→ DESCRIPTION OF THE TASK
Within the entries below, please return exactly the lines from the one with "FIGURE 2 - GPx1" through the one with "Figure 28. Contours", leaving out any pictures.

====== PROVIDED INFORMATION ======

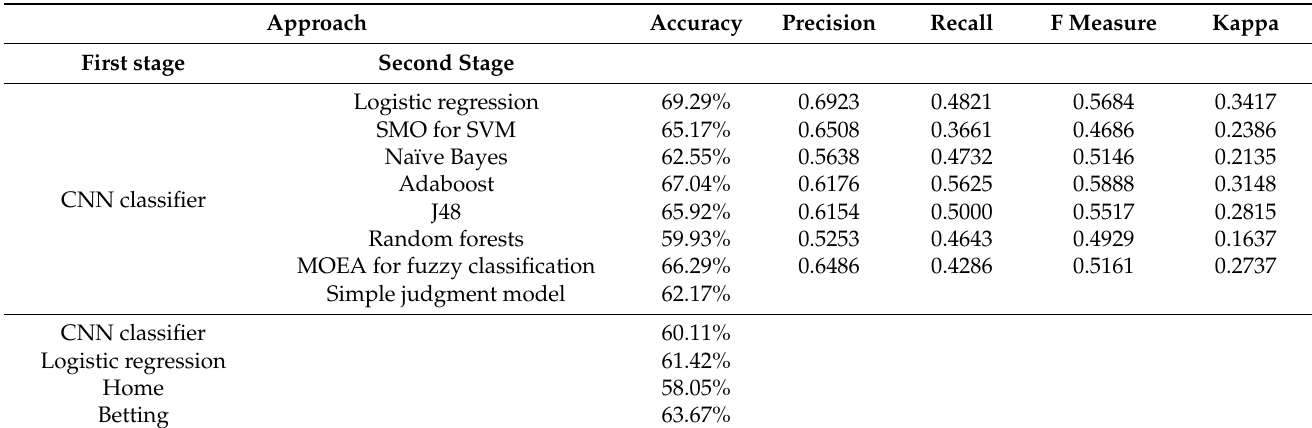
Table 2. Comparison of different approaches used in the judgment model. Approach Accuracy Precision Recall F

======
====== PROVIDED INFORMATION ======

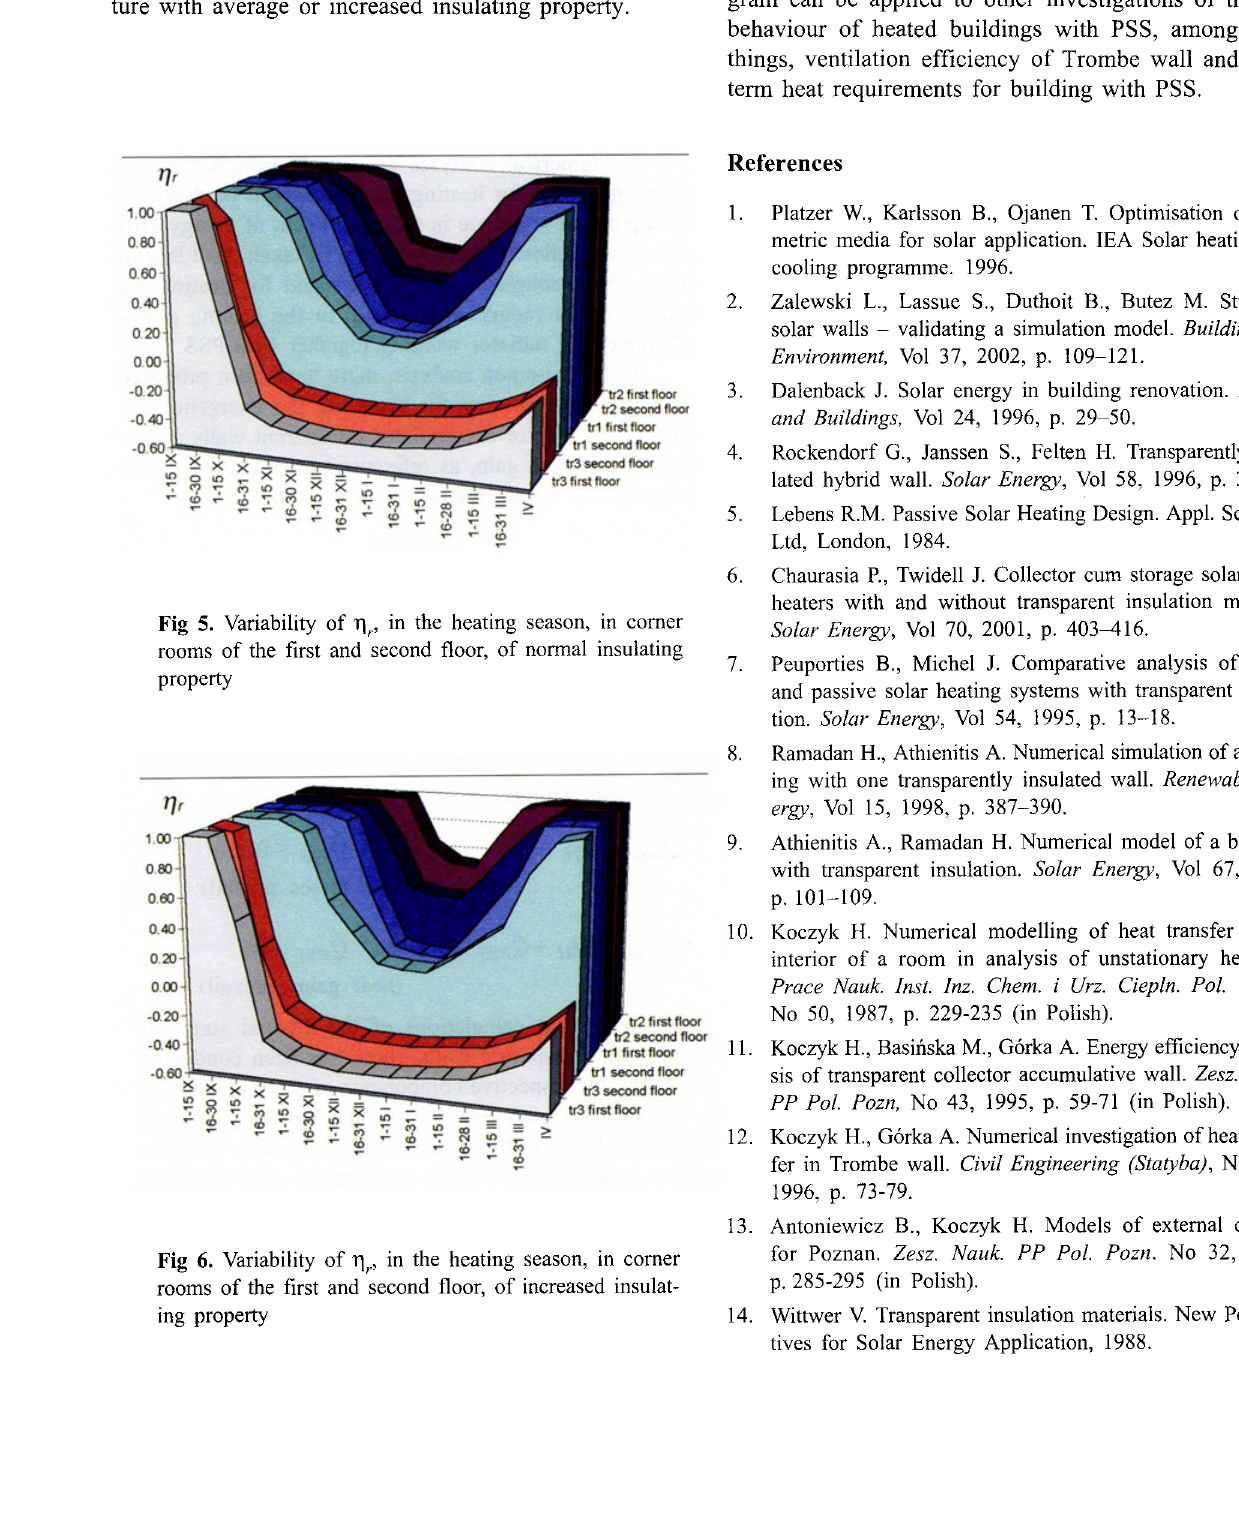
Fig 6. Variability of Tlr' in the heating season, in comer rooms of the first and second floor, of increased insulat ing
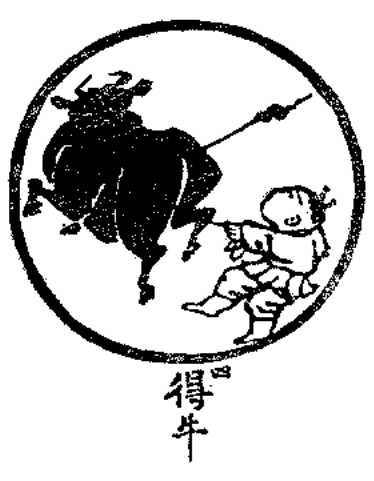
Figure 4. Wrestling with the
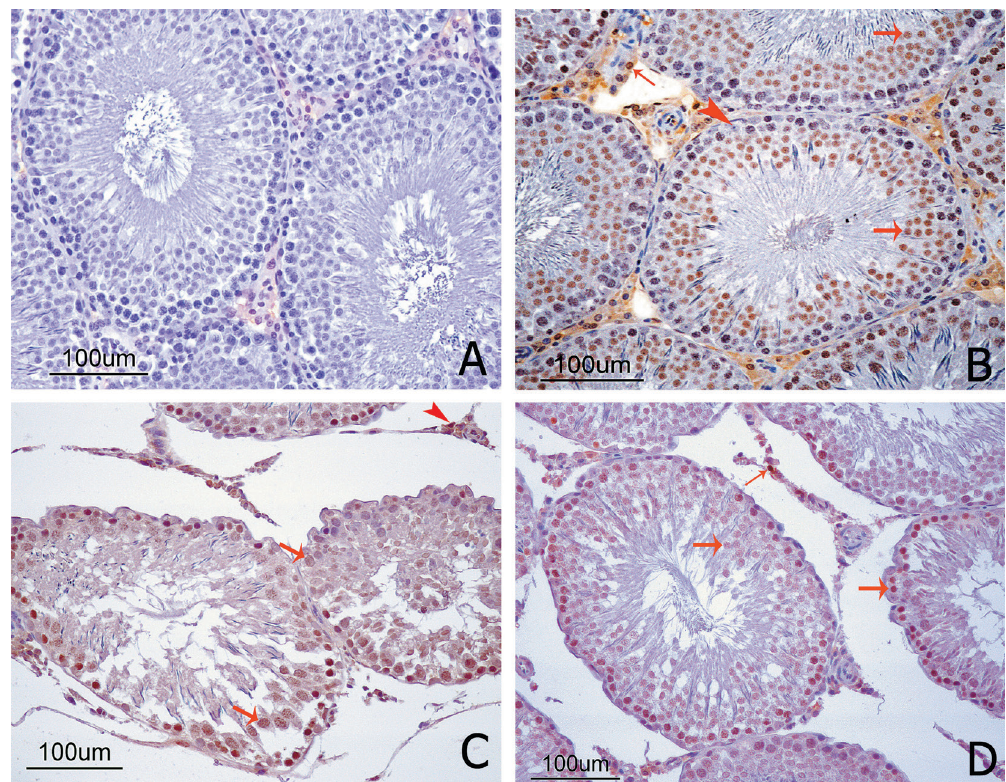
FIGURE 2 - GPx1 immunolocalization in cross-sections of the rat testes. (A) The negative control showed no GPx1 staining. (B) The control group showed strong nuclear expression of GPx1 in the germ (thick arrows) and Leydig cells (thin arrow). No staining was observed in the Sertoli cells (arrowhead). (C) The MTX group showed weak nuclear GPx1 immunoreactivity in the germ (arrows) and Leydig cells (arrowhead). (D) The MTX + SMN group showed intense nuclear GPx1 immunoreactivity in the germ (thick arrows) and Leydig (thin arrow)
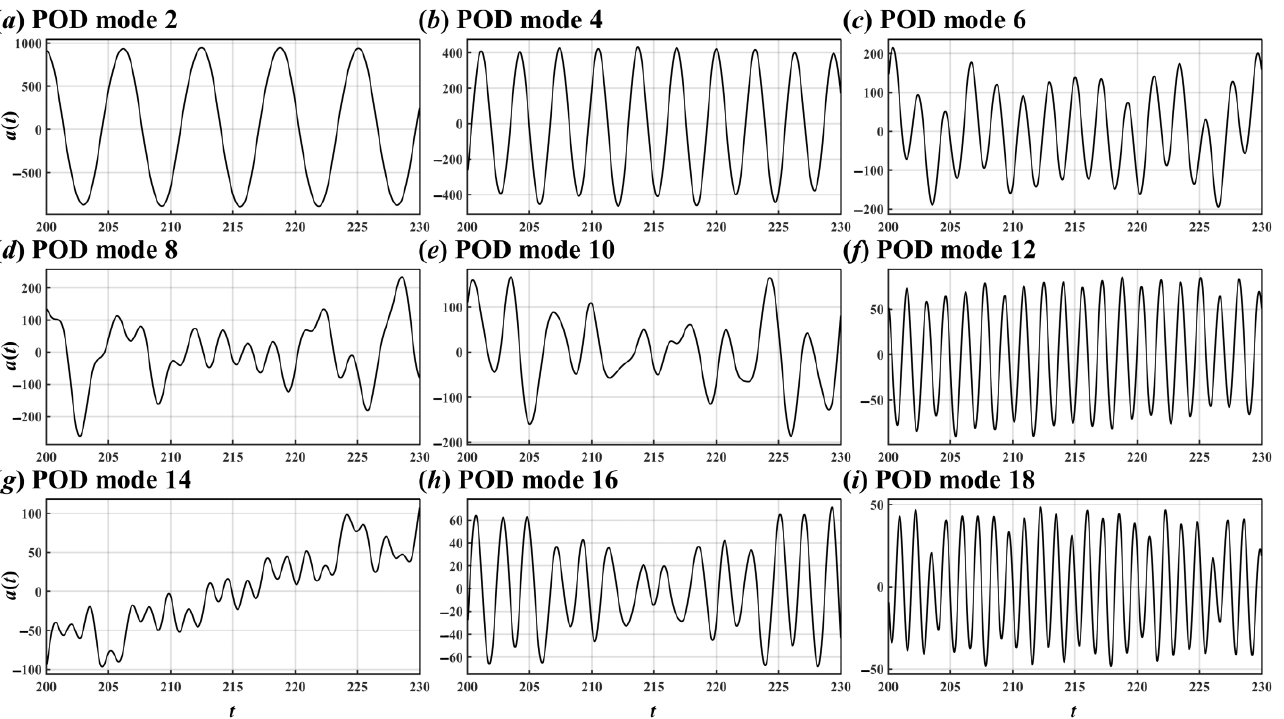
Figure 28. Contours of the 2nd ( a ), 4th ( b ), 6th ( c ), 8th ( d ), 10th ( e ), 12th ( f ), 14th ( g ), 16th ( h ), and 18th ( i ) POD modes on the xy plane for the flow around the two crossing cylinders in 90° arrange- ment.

======

→ WORKED SOLUTION
FIGURE 2 - GPx1 immunolocalization in cross-sections of the rat testes. (A) The negative control showed no GPx1 staining. (B) The control group showed strong nuclear expression of GPx1 in the germ (thick arrows) and Leydig cells (thin arrow). No staining was observed in the Sertoli cells (arrowhead). (C) The MTX group showed weak nuclear GPx1 immunoreactivity in the germ (arrows) and Leydig cells (arrowhead). (D) The MTX + SMN group showed intense nuclear GPx1 immunoreactivity in the germ (thick arrows) and Leydig (thin arrow)
Figure 28. Contours of the 2nd ( a ), 4th ( b ), 6th ( c ), 8th ( d ), 10th ( e ), 12th ( f ), 14th ( g ), 16th ( h ), and 18th ( i ) POD modes on the xy plane for the flow around the two crossing cylinders in 90° arrange- ment.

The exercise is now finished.